First replication:   0 -----> 50  (processes 50 changes)
                              ^ checkpoint saved

Second replication: 50 -----> 53  (processes only 3 new changes)
                              ^ checkpoint updated

Live (Continuous) Replication

The replicate_live() function extends the one-shot protocol into a continuous loop:

 ┌─────────────────────────────────────────────────┐
 │              Live Replication Loop               │
 │                                                  │
 │  ┌──────────────┐                                │
 │  │  One-shot    │──(changes found)──→ emit       │
 │  │  replicate() │       Complete event           │
 │  └──────┬───────┘                                │
 │         │                                        │
 │    (no changes)                                  │
 │         │                                        │
 │    emit Paused                                   │
 │         │                                        │
 │    sleep(poll_interval)                          │
 │         │                                        │
 │    ┌────▼────┐                                   │
 │    │cancelled?│──yes──→ stop                     │
 │    └────┬────┘                                   │
 │         │ no                                     │
 │         └───────→ loop back                      │
 └─────────────────────────────────────────────────┘

Key implementation details:

  • CancellationToken from tokio_util controls the loop. The caller receives a ReplicationHandle that wraps the token. Calling handle.cancel() or dropping the handle stops the loop.
  • Event channel: A tokio::sync::mpsc::Sender<ReplicationEvent> streams progress events (Active, Change, Complete, Paused, Error) to the caller.
  • Retry with backoff: When retry: true and an error occurs, the loop sleeps for back_off_function(retry_count) before retrying. The retry counter resets after a successful cycle.
  • Poll interval: Between successful cycles where no changes were found, the loop sleeps for poll_interval before checking again.

Event Streaming

The replicate_with_events() function is a one-shot replication that emits events through an mpsc channel as it progresses:

  • Active – emitted when replication starts.
  • Change { docs_read } – emitted after each batch of changes is written to the target.
  • Complete(ReplicationResult) – emitted when replication finishes.
  • Error(String) – emitted on per-document errors (non-fatal).
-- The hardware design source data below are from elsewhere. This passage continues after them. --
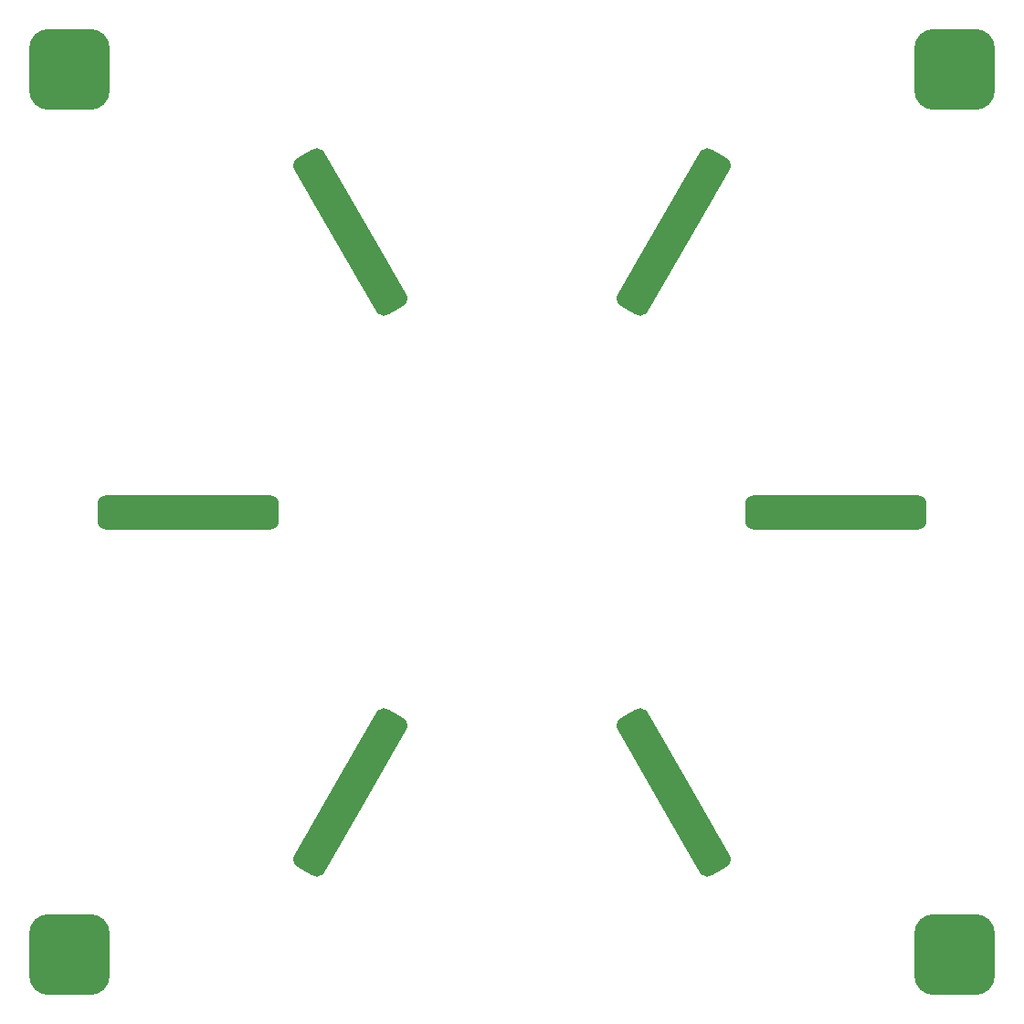
<source format=gbl>
G04*
G04 #@! TF.GenerationSoftware,Altium Limited,Altium Designer,24.0.1 (36)*
G04*
G04 Layer_Physical_Order=2*
G04 Layer_Color=1930808*
%FSLAX44Y44*%
%MOMM*%
G71*
G04*
G04 #@! TF.SameCoordinates,C0ED5DD7-DA47-4A81-9C3B-FA78DA4D2569*
G04*
G04*
G04 #@! TF.FilePolarity,Positive*
G04*
G01*
G75*
%ADD14C,3.2000*%
G04:AMPARAMS|DCode=15|XSize=6.8mm|YSize=3.2mm|CornerRadius=0.8mm|HoleSize=0mm|Usage=FLASHONLY|Rotation=120.000|XOffset=0mm|YOffset=0mm|HoleType=Round|Shape=RoundedRectangle|*
%AMROUNDEDRECTD15*
21,1,6.8000,1.6000,0,0,120.0*
21,1,5.2000,3.2000,0,0,120.0*
1,1,1.6000,-0.6072,2.6517*
1,1,1.6000,1.9928,-1.8517*
1,1,1.6000,0.6072,-2.6517*
1,1,1.6000,-1.9928,1.8517*
%
%ADD15ROUNDEDRECTD15*%
G04:AMPARAMS|DCode=16|XSize=6.8mm|YSize=3.2mm|CornerRadius=0.8mm|HoleSize=0mm|Usage=FLASHONLY|Rotation=0.000|XOffset=0mm|YOffset=0mm|HoleType=Round|Shape=RoundedRectangle|*
%AMROUNDEDRECTD16*
21,1,6.8000,1.6000,0,0,0.0*
21,1,5.2000,3.2000,0,0,0.0*
1,1,1.6000,2.6000,-0.8000*
1,1,1.6000,-2.6000,-0.8000*
1,1,1.6000,-2.6000,0.8000*
1,1,1.6000,2.6000,0.8000*
%
%ADD16ROUNDEDRECTD16*%
G04:AMPARAMS|DCode=17|XSize=6.8mm|YSize=3.2mm|CornerRadius=0.8mm|HoleSize=0mm|Usage=FLASHONLY|Rotation=60.000|XOffset=0mm|YOffset=0mm|HoleType=Round|Shape=RoundedRectangle|*
%AMROUNDEDRECTD17*
21,1,6.8000,1.6000,0,0,60.0*
21,1,5.2000,3.2000,0,0,60.0*
1,1,1.6000,1.9928,1.8517*
1,1,1.6000,-0.6072,-2.6517*
1,1,1.6000,-1.9928,-1.8517*
1,1,1.6000,0.6072,2.6517*
%
%ADD17ROUNDEDRECTD17*%
G04:AMPARAMS|DCode=18|XSize=7.5mm|YSize=7.5mm|CornerRadius=1.875mm|HoleSize=0mm|Usage=FLASHONLY|Rotation=0.000|XOffset=0mm|YOffset=0mm|HoleType=Round|Shape=RoundedRectangle|*
%AMROUNDEDRECTD18*
21,1,7.5000,3.7500,0,0,0.0*
21,1,3.7500,7.5000,0,0,0.0*
1,1,3.7500,1.8750,-1.8750*
1,1,3.7500,-1.8750,-1.8750*
1,1,3.7500,-1.8750,1.8750*
1,1,3.7500,1.8750,1.8750*
%
%ADD18ROUNDEDRECTD18*%
D14*
X275000Y146891D02*
X325000Y233494D01*
X575000D02*
X625000Y146891D01*
X700000Y450000D02*
X800000D01*
X100000D02*
X200000D01*
X575000Y666506D02*
X625000Y753109D01*
X275000D02*
X325000Y666506D01*
D15*
X625000Y146891D02*
D03*
X575000Y233494D02*
D03*
X325000Y666506D02*
D03*
X275000Y753109D02*
D03*
D16*
X100000Y450000D02*
D03*
X200000D02*
D03*
X700000D02*
D03*
X800000D02*
D03*
D17*
X275000Y146891D02*
D03*
X325000Y233494D02*
D03*
X575000Y666506D02*
D03*
X625000Y753109D02*
D03*
D18*
X40000Y860000D02*
D03*
X860000D02*
D03*
Y40000D02*
D03*
X40000D02*
D03*
M02*

</source>
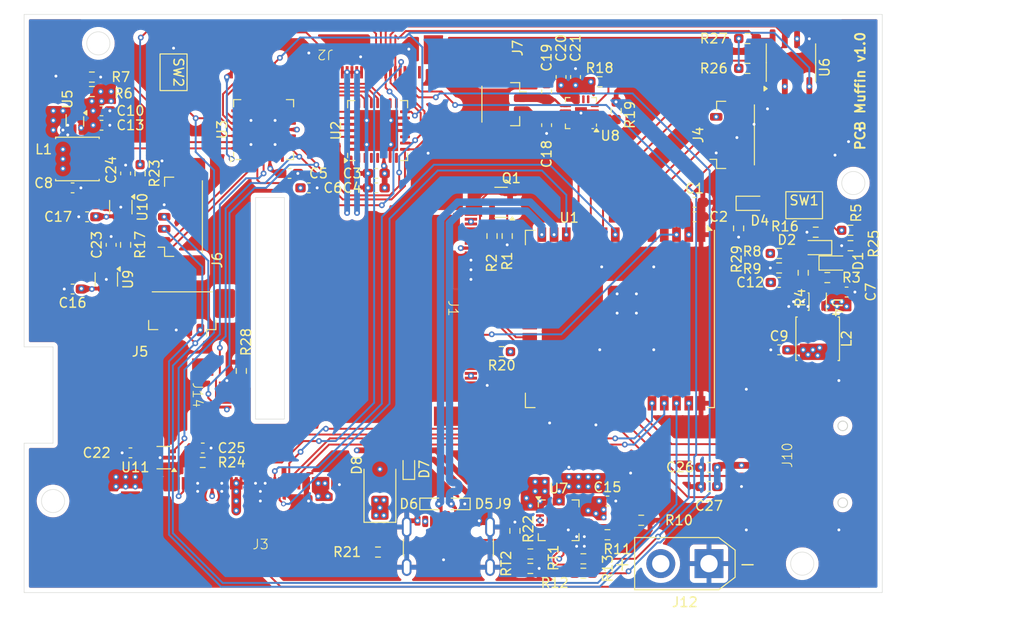
<source format=kicad_pcb>
(kicad_pcb
	(version 20240108)
	(generator "pcbnew")
	(generator_version "8.0")
	(general
		(thickness 1.6)
		(legacy_teardrops no)
	)
	(paper "A4")
	(layers
		(0 "F.Cu" signal)
		(1 "In1.Cu" power "GND.Cu")
		(2 "In2.Cu" power "PWR.Cu")
		(31 "B.Cu" signal)
		(32 "B.Adhes" user "B.Adhesive")
		(33 "F.Adhes" user "F.Adhesive")
		(34 "B.Paste" user)
		(35 "F.Paste" user)
		(36 "B.SilkS" user "B.Silkscreen")
		(37 "F.SilkS" user "F.Silkscreen")
		(38 "B.Mask" user)
		(39 "F.Mask" user)
		(40 "Dwgs.User" user "User.Drawings")
		(41 "Cmts.User" user "User.Comments")
		(44 "Edge.Cuts" user)
		(45 "Margin" user)
		(46 "B.CrtYd" user "B.Courtyard")
		(47 "F.CrtYd" user "F.Courtyard")
		(48 "B.Fab" user)
		(49 "F.Fab" user)
	)
	(setup
		(stackup
			(layer "F.SilkS"
				(type "Top Silk Screen")
			)
			(layer "F.Paste"
				(type "Top Solder Paste")
			)
			(layer "F.Mask"
				(type "Top Solder Mask")
				(thickness 0.01)
			)
			(layer "F.Cu"
				(type "copper")
				(thickness 0.035)
			)
			(layer "dielectric 1"
				(type "prepreg")
				(thickness 0.1)
				(material "FR4")
				(epsilon_r 4.5)
				(loss_tangent 0.02)
			)
			(layer "In1.Cu"
				(type "copper")
				(thickness 0.035)
			)
			(layer "dielectric 2"
				(type "prepreg")
				(thickness 1.24)
				(material "FR4")
				(epsilon_r 4.5)
				(loss_tangent 0.02)
			)
			(layer "In2.Cu"
				(type "copper")
				(thickness 0.035)
			)
			(layer "dielectric 3"
				(type "prepreg")
				(thickness 0.1)
				(material "FR4")
				(epsilon_r 4.5)
				(loss_tangent 0.02)
			)
			(layer "B.Cu"
				(type "copper")
				(thickness 0.035)
			)
			(layer "B.Mask"
				(type "Bottom Solder Mask")
				(thickness 0.01)
			)
			(layer "B.Paste"
				(type "Bottom Solder Paste")
			)
			(layer "B.SilkS"
				(type "Bottom Silk Screen")
			)
			(copper_finish "None")
			(dielectric_constraints no)
		)
		(pad_to_mask_clearance 0)
		(allow_soldermask_bridges_in_footprints no)
		(pcbplotparams
			(layerselection 0x00010fc_ffffffff)
			(plot_on_all_layers_selection 0x0000000_00000000)
			(disableapertmacros no)
			(usegerberextensions no)
			(usegerberattributes yes)
			(usegerberadvancedattributes yes)
			(creategerberjobfile yes)
			(dashed_line_dash_ratio 12.000000)
			(dashed_line_gap_ratio 3.000000)
			(svgprecision 4)
			(plotframeref no)
			(viasonmask no)
			(mode 1)
			(useauxorigin no)
			(hpglpennumber 1)
			(hpglpenspeed 20)
			(hpglpendiameter 15.000000)
			(pdf_front_fp_property_popups yes)
			(pdf_back_fp_property_popups yes)
			(dxfpolygonmode yes)
			(dxfimperialunits yes)
			(dxfusepcbnewfont yes)
			(psnegative no)
			(psa4output no)
			(plotreference yes)
			(plotvalue yes)
			(plotfptext yes)
			(plotinvisibletext no)
			(sketchpadsonfab no)
			(subtractmaskfromsilk no)
			(outputformat 1)
			(mirror no)
			(drillshape 0)
			(scaleselection 1)
			(outputdirectory "Gerber/")
		)
	)
	(net 0 "")
	(net 1 "+3.3V")
	(net 2 "GND")
	(net 3 "VBATT")
	(net 4 "+5V")
	(net 5 "Net-(J7-Pin_1)")
	(net 6 "Net-(J7-Pin_2)")
	(net 7 "/Power/VLIPO")
	(net 8 "Net-(U4-FB)")
	(net 9 "PWR_EN")
	(net 10 "4IN1_5V")
	(net 11 "SDA")
	(net 12 "SCL")
	(net 13 "PPM_RX_5V")
	(net 14 "PWR_SW_ON")
	(net 15 "VBUS")
	(net 16 "Net-(U4-SW)")
	(net 17 "/Power/3V3_EN")
	(net 18 "/ESP32/LEDK")
	(net 19 "Net-(U8-~{SD_MODE})")
	(net 20 "Net-(U8-GAIN_SLOT)")
	(net 21 "/GPIO_ext/G1B0")
	(net 22 "/GPIO_ext/G1A0")
	(net 23 "/GPIO_ext/G1A1")
	(net 24 "/GPIO_ext/G1A3")
	(net 25 "/GPIO_ext/G1A4")
	(net 26 "/GPIO_ext/G1A5")
	(net 27 "Net-(U7-STAT1{slash}LBO)")
	(net 28 "unconnected-(U1-IO36-Pad29)")
	(net 29 "unconnected-(U1-IO37-Pad30)")
	(net 30 "/ESP32/TOUCH_INT")
	(net 31 "I2S_DATA")
	(net 32 "I2S_LRCLK")
	(net 33 "unconnected-(U1-IO35-Pad28)")
	(net 34 "~{RESET}")
	(net 35 "I2S_BCLK")
	(net 36 "PWR_GOOD_LED")
	(net 37 "/GPIO_ext/G0B1")
	(net 38 "/GPIO_ext/G0A5")
	(net 39 "/GPIO_ext/G0B0")
	(net 40 "/GPIO_ext/G0A3")
	(net 41 "/GPIO_ext/G0A1")
	(net 42 "/GPIO_ext/G0A7")
	(net 43 "unconnected-(U2-INTB-Pad15)")
	(net 44 "unconnected-(U2-INTA-Pad16)")
	(net 45 "PPM_O")
	(net 46 "unconnected-(U2-NC-Pad10)")
	(net 47 "/GPIO_ext/G0A6")
	(net 48 "/GPIO_ext/G0A2")
	(net 49 "unconnected-(U2-NC-Pad7)")
	(net 50 "unconnected-(U3-INTB-Pad15)")
	(net 51 "unconnected-(U3-NC-Pad10)")
	(net 52 "/GPIO_ext/G1A6")
	(net 53 "unconnected-(U3-INTA-Pad16)")
	(net 54 "/GPIO_ext/G1A7")
	(net 55 "unconnected-(U3-NC-Pad7)")
	(net 56 "/GPIO_ext/G1A2")
	(net 57 "Net-(U7-STAT2)")
	(net 58 "unconnected-(U8-NC-Pad13)")
	(net 59 "unconnected-(U8-NC-Pad5)")
	(net 60 "unconnected-(U8-NC-Pad12)")
	(net 61 "unconnected-(U8-NC-Pad6)")
	(net 62 "Net-(U5-SW)")
	(net 63 "Net-(U5-FB)")
	(net 64 "Net-(U7-PROG1)")
	(net 65 "Net-(U7-PROG3)")
	(net 66 "Net-(U7-THERM)")
	(net 67 "unconnected-(U6-32KHZ-Pad1)")
	(net 68 "unconnected-(U6-~{INT}{slash}SQW-Pad3)")
	(net 69 "CHARGING_LED")
	(net 70 "unconnected-(U7-{slash}PG-Pad6)")
	(net 71 "unconnected-(J1-Pin_2-Pad2)")
	(net 72 "unconnected-(J1-Pin_14-Pad14)")
	(net 73 "unconnected-(J1-Pin_3-Pad3)")
	(net 74 "unconnected-(J1-Pin_1-Pad1)")
	(net 75 "unconnected-(J1-Pin_13-Pad13)")
	(net 76 "unconnected-(J1-Pin_4-Pad4)")
	(net 77 "USBD-")
	(net 78 "INTMOD_RX")
	(net 79 "INTMOD_TX")
	(net 80 "ESP32_BOOT")
	(net 81 "/ESP32/LCD_WR")
	(net 82 "/ESP32/LCD_RS")
	(net 83 "/ESP32/TE")
	(net 84 "/ESP32/LCD_CS")
	(net 85 "USBD+")
	(net 86 "/ESP32/LCD_D7")
	(net 87 "/ESP32/LCD_RD")
	(net 88 "/ESP32/LCD_D5")
	(net 89 "PPM_RX_LED")
	(net 90 "CHG_DONE_LED")
	(net 91 "/ESP32/LCD_D1")
	(net 92 "/ESP32/LCD_D6")
	(net 93 "/ESP32/LCD_D4")
	(net 94 "/ESP32/LCD_D2")
	(net 95 "/ESP32/LCD_D3")
	(net 96 "/ESP32/LCD_D0")
	(net 97 "/ESP32/LED_ON")
	(net 98 "unconnected-(J9-SBU2-PadB8)")
	(net 99 "Net-(J9-CC2)")
	(net 100 "unconnected-(J9-SBU1-PadA8)")
	(net 101 "Net-(J9-CC1)")
	(net 102 "unconnected-(J10-DAT1-Pad8)")
	(net 103 "/ESP32/SD_CS")
	(net 104 "/ESP32/SD_MISO")
	(net 105 "/ESP32/SD_MOSI")
	(net 106 "unconnected-(J10-DAT2-Pad1)")
	(net 107 "/ESP32/SD_SCK")
	(net 108 "PPM_I")
	(net 109 "4IN1_LED")
	(net 110 "Net-(RT1-Pad2)")
	(net 111 "Net-(Q1-D)")
	(net 112 "~{PWR_SW_DET}")
	(net 113 "PPM_RX_EN")
	(net 114 "4IN1_EN")
	(net 115 "5V_PWR_EN")
	(net 116 "unconnected-(U9-NC-Pad6)")
	(net 117 "unconnected-(U10-NC-Pad6)")
	(net 118 "unconnected-(U11-NC-Pad6)")
	(net 119 "Net-(J14-Pin_5)")
	(net 120 "/GPIO_ext/G0A0")
	(net 121 "ELRS_5V")
	(net 122 "/ESP32/GIMBAL_TX")
	(net 123 "/ESP32/GIMBAL_RX")
	(net 124 "ELRS_BOOT")
	(net 125 "ELRS_LED")
	(net 126 "ELRS_EN")
	(net 127 "Net-(R4-Pad1)")
	(net 128 "unconnected-(J2-Pin_11-Pad11)")
	(net 129 "/GPIO_ext/G0B3")
	(net 130 "/GPIO_ext/G0A4")
	(net 131 "/GPIO_ext/G0B7")
	(net 132 "/GPIO_ext/G0B5")
	(net 133 "/GPIO_ext/G0B6")
	(net 134 "/GPIO_ext/G0B4")
	(net 135 "/GPIO_ext/G0B2")
	(net 136 "Net-(D4-K)")
	(net 137 "TXD0")
	(net 138 "RXD0")
	(net 139 "unconnected-(J2-Pin_39-Pad39)")
	(net 140 "unconnected-(J2-Pin_40-Pad40)")
	(net 141 "Net-(D7-A2)")
	(footprint "Connector_Molex:Molex_PicoBlade_53398-0271_1x02-1MP_P1.25mm_Vertical" (layer "F.Cu") (at 130.6875 59.3125 -90))
	(footprint "Package_DFN_QFN:TQFN-16-1EP_3x3mm_P0.5mm_EP1.23x1.23mm" (layer "F.Cu") (at 138.25 60.2375 180))
	(footprint "Capacitor_SMD:C_0603_1608Metric_Pad1.08x0.95mm_HandSolder" (layer "F.Cu") (at 134.6875 57.9875 90))
	(footprint "Capacitor_SMD:C_0603_1608Metric_Pad1.08x0.95mm_HandSolder" (layer "F.Cu") (at 87.027786 71 180))
	(footprint "Resistor_SMD:R_0603_1608Metric_Pad0.98x0.95mm_HandSolder" (layer "F.Cu") (at 138.5 106.5 180))
	(footprint "Resistor_SMD:R_0603_1608Metric_Pad0.98x0.95mm_HandSolder" (layer "F.Cu") (at 130.027786 85 180))
	(footprint "Inductor_SMD:L_Cenker_CKCS4020" (layer "F.Cu") (at 162.8 83.6625 -90))
	(footprint "Connector_Molex:Molex_PicoBlade_53398-0471_1x04-1MP_P1.25mm_Vertical" (layer "F.Cu") (at 153.527786 62.5 90))
	(footprint "Package_DFN_QFN:QFN-28-1EP_6x6mm_P0.65mm_EP4.25x4.25mm" (layer "F.Cu") (at 117.1625 62.05 90))
	(footprint "Resistor_SMD:R_0603_1608Metric_Pad0.98x0.95mm_HandSolder" (layer "F.Cu") (at 141.9 60 -90))
	(footprint "my_footprints:SW_3x4mm_2pin" (layer "F.Cu") (at 161.4 69.8))
	(footprint "Capacitor_SMD:C_0603_1608Metric_Pad1.08x0.95mm_HandSolder" (layer "F.Cu") (at 88.527786 60))
	(footprint "Capacitor_SMD:C_0603_1608Metric_Pad1.08x0.95mm_HandSolder" (layer "F.Cu") (at 85.527786 68))
	(footprint "LED_SMD:LED_0603_1608Metric_Pad1.05x0.95mm_HandSolder" (layer "F.Cu") (at 156 69.6))
	(footprint "Capacitor_SMD:C_0603_1608Metric_Pad1.08x0.95mm_HandSolder" (layer "F.Cu") (at 151.527786 97 180))
	(footprint "my_footprints:FPC_6PIN_BOTTOM" (layer "F.Cu") (at 96.5 89.5 -90))
	(footprint "Resistor_SMD:R_0603_1608Metric_Pad0.98x0.95mm_HandSolder" (layer "F.Cu") (at 87.527786 56.5))
	(footprint "Resistor_SMD:R_0603_1608Metric_Pad0.98x0.95mm_HandSolder" (layer "F.Cu") (at 91.027786 73.9125 90))
	(footprint "LED_SMD:LED_0603_1608Metric_Pad1.05x0.95mm_HandSolder" (layer "F.Cu") (at 164.6 75.8))
	(footprint "Resistor_SMD:R_0603_1608Metric_Pad0.98x0.95mm_HandSolder" (layer "F.Cu") (at 162.6 72.6 180))
	(footprint "my_footprints:FPC_40PIN_TOP" (layer "F.Cu") (at 111.75 54.66 180))
	(footprint "Diode_SMD:D_SMA" (layer "F.Cu") (at 117.4 99.2 90))
	(footprint "Capacitor_SMD:C_0603_1608Metric_Pad1.08x0.95mm_HandSolder" (layer "F.Cu") (at 117.027786 66.5 180))
	(footprint "Package_TO_SOT_SMD:SOT-363_SC-70-6" (layer "F.Cu") (at 89.027786 77.5 -90))
	(footprint "Resistor_SMD:R_0603_1608Metric_Pad0.98x0.95mm_HandSolder" (layer "F.Cu") (at 133 106 180))
	(footprint "Resistor_SMD:R_0603_1608Metric_Pad0.98x0.95mm_HandSolder" (layer "F.Cu") (at 99.027786 96.5))
	(footprint "Package_DFN_QFN:QFN-28-1EP_6x6mm_P0.65mm_EP4.25x4.25mm" (layer "F.Cu") (at 105.3375 61.95 90))
	(footprint "Package_DFN_QFN:QFN-20-1EP_4x4mm_P0.5mm_EP2.5x2.5mm" (layer "F.Cu") (at 135.9375 102.5))
	(footprint "Capacitor_SMD:C_0603_1608Metric_Pad1.08x0.95mm_HandSolder" (layer "F.Cu") (at 137.6875 56.4875 90))
	(footprint "Resistor_SMD:R_0603_1608Metric_Pad0.98x0.95mm_HandSolder"
		(layer "F.Cu")
		(uuid "583fe996-a27d-470e-b4d7-2ce6c758559f")
		(at 158.8 76.3125 180)
		(descr "Resistor SMD 0603 (1608 Metric), square (rectangular) end terminal, IPC_7351 nominal with elongated pad for handsoldering. (Body size source: IPC-SM-782 page 72, https://www.pcb-3d.com/wordpress/wp-content/uploads/ipc-sm-782a_amendment_1_and_2.pdf), generated with kicad-footprint-generator")
		(tags "resistor handsolder")
		(property "Reference" "R9"
			(at 2.8 -0.0875 180)
			(layer "F.SilkS")
			(uuid "9eb117a7-f4d1-46fc-a837-f0cbc2c2dbbc")
			(effects
				(font
					(size 1 1)
					(thickness 0.15)
				)
			)
		)
		(property "Value" "100K"
			(at 0 1.43 180)
			(layer "F.Fab")
			(uuid "62ff14cd-ebb5-4090-b692-3aed93e29b02")
			(effects
				(font
					(size 1 1)
					(thickness 0.15)
				)
			)
		)
		(property "Footprint" "Resistor_SMD:R_0603_1608Metric_Pad0.98x0.95mm_HandSolder"
			(at 0 0 180)
			(unlocked yes)
			(layer "F.Fab")
			(hide yes)
			(uuid "381977ad-1b36-40e5-93c4-ed6e529acbd1")
			(effects
				(font
					(size 1.27 1.27)
				)
			)
		)
		(property "Datasheet" ""
			(at 0 0 180)
			(unlocked yes)
			(layer "F.Fab")
			(hide yes)
			(uuid "87f163fa-d951-4d3c-9e1f-2bc8b33ef2df")
			(effects
				(font
					(size 1.27 1.27)
				)
			)
		)
		(property "Description" "Resistor, US symbol"
			(at 0 0 180)
			(unlocked yes)
			(layer "F.Fab")
			(hide yes)
			(uuid "a0898c02-c5ae-40a8-a51b-2a6c9c827b19")
			(effects
				(font
					(size 1.27 1.27)
				)
			)
		)
		(property ki_fp_filters "R_*")
		(path "/1760ca69-27bc-4016-8a89-26860fc94634/c4b2492b-934e-4d8e-a361-a2d97dee7457")
		(sheetname "Power")
		(sheetfile "power.kicad_sch")
		(attr smd)
		(fp_line
			(start -0.254724 0.5225)
			(end 0.254724 0.5225)
			(stroke
				(width 0.12)
				(type solid)
			)
			(layer "F.SilkS")
			(uuid "ef61ad64-971d-4880-9370-a690dfebc41b")
		)
		(fp_line
			(start -0.254724 -0.5225)
			(end 0.254724 -0.5225)
			(stroke
				(width 0.12)
				(type solid)
			)
			(layer "F.SilkS")
			(uuid "4cb70e84-f71e-40d2-ad69-a7931963aa89")
		)
		(fp_line
			(start 1.65 0.73)
			(end -1.65 0.73)
			(stroke
				(width 0.05)
				(type solid)
			)
			(layer "F.CrtYd")
			(uuid "d1ce3575-86f2-4122-8d7a-28b43eb7083a")
		)
		(fp_line
			(start 1.65 -0.73)
			(end 1.65 0.73)
			(stroke
				(width 0.05)
				(type solid)
			)
			(layer "F.Crt
... [1387998 chars truncated]
</source>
This enables UI progress tracking, logging, and monitoring without blocking the replication process.

Bidirectional Sync

The protocol is unidirectional by design. To achieve bidirectional sync, run two replications:

#![allow(unused)]
fn main() {
// A -> B
replicate(&adapter_a, &adapter_b, opts.clone()).await?;

// B -> A
replicate(&adapter_b, &adapter_a, opts).await?;
}

Each direction maintains its own checkpoint (different replication_id because the source/target order is reversed in the hash). Conflicts created by concurrent edits on both sides are handled naturally by the revision tree merge algorithm – both branches are preserved and the deterministic winning-rev algorithm ensures convergence.